Supplied records:

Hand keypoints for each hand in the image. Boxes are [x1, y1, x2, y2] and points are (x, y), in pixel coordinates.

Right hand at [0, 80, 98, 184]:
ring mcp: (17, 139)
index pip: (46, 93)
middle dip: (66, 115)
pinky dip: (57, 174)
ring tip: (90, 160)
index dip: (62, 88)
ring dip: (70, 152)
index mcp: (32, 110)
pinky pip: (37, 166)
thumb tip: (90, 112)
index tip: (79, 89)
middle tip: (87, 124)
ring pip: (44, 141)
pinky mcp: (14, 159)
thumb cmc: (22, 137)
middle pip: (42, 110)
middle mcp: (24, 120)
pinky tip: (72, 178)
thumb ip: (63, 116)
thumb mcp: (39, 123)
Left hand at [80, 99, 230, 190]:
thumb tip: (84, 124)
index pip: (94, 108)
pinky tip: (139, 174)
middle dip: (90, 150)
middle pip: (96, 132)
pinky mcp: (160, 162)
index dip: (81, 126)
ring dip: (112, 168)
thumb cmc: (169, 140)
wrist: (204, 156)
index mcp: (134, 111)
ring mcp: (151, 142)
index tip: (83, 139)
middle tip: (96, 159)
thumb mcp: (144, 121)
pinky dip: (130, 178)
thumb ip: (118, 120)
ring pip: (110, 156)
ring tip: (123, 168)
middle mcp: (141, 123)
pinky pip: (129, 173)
==
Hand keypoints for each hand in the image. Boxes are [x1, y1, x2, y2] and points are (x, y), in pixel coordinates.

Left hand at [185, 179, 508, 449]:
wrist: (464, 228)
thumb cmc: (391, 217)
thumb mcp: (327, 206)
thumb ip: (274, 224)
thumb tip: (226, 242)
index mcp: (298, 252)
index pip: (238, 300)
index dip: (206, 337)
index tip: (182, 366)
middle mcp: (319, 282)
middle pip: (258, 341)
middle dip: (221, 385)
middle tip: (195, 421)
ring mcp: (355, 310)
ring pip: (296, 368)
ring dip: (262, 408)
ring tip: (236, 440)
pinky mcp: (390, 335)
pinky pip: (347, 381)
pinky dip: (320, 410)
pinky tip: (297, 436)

Task statement: Among the lines above, repeat exactly those from the line with "middle mcp: (319, 282)" to the line with "pinky tip: (297, 436)", counting both ends.

Written answer:
middle mcp: (319, 282)
middle pip: (258, 341)
middle dip: (221, 385)
middle tip: (195, 421)
ring mcp: (355, 310)
ring pip: (296, 368)
ring dip: (262, 408)
ring tip: (236, 440)
pinky mcp: (390, 335)
pinky pip: (347, 381)
pinky dip: (320, 410)
pinky tip: (297, 436)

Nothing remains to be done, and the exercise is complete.